「ひろしあんちゃんとトロイメライ」

倉吉女声合唱団 杉川八千代

 

 私には、生涯忘れる事の出来ない名曲があります。私の母は五人兄弟で、一番下の弟が小学校の教師をしておりました。二十六歳の時婿入りしましたが、お嫁さんが県外の小学校でまだ此方に帰らせて貰えず、結婚したと言っても共に生活はしてなくて、実家から自転車で勤務先に通っていたのです。

 私の家と母の実家は隣り合せで、毎晩のように遊びに行っていました。この叔父の事を私たちは(ひろし)あんちゃんと呼び、みんなが大好きでした。夜になると趣味であるバイオリンの練習を始め、その曲が決ってシューマン作曲のトロイメライ。まだ練習中で決して上手とは思いませんでしたが、子供心にゆったりとした淋しい、悲しい曲に聞こえたのを覚えています。その幸せ一杯の(ひろし)あんちゃんに、突然不幸な出来事が起こってしまったのです。

 それは、忘れもしない昭和三十年七月十六日、全校水泳訓練が逢束の海で行われていた時、二人の女の子が海に溺れ、その生徒を助けようと海に飛び込み、二人の子供を救い本人は殉職してしまったのです。

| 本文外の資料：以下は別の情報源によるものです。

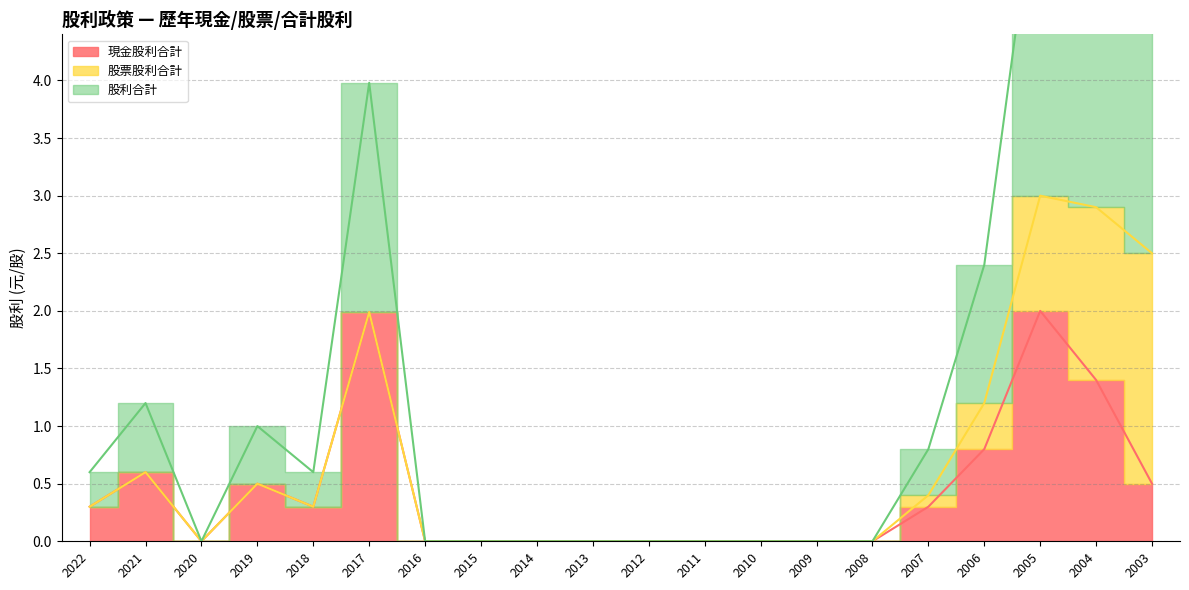

Which series has the widest spread of values?

股利合計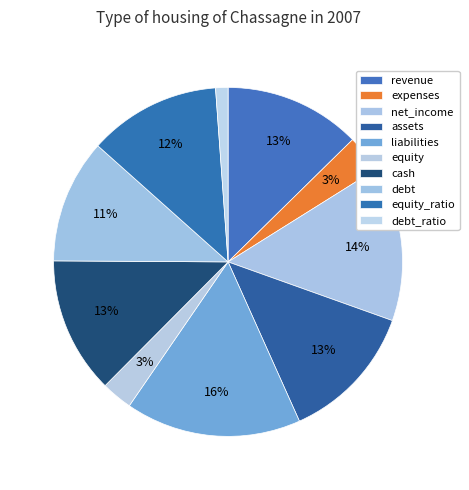

To the nearest percent, what percentage of the pie is assets?

13%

 本当にいたましい事故で、お嫁さんは元より、両親、親戚中が悲しみに打ちひしがれ、幼い私達にとっても、何が起きているのか、なかなか現実として受け止めることが出来ず、大変ショックを受けました。

 ある時、東京の従姉妹から倉吉未来中心で、大谷康子さんのバイオリンコンサートがあるから、行きなさいと入場券を送ってくれました。帰りにCDを買い、大谷康子さんとお話しする事が出来たので、トロイメライのエピソードを話し、弾いて欲しかったと言うと、リクエストして下されば良かったのに、と言って下さったのです。又、二年後、大谷康子さんとの出会いがあり、今度こそと、受付で事情を話しリクエストをしました。すると楽譜があれば弾きますよとの返事、微かな期待を胸に客席に座って居ると、トークの中で突然私のエピソードを話され、これは○○さんのリクエストですと言って、私の大好きな思い出の曲、トロイメライが流れました。私の為に、こんな有名なバイオリニストに弾いてもらっていると思うと、嬉しさの余り涙があふれ、どうすることも出来ず、感謝の気持ちで一杯でした。

 夏が来れば必ず思い出す博あんちゃんの事、私が音楽が好きなのも、特にバイオリンの音色に魅せられるのも、みんな貴方のお陰です。有難う。貴方の功績をみなさんに知ってもらいたく、この文章を書くに当たってまず、お墓参りをして来ました。貴方に逢いたくなると、今でもふいに小学校前の石碑を見に出かけています。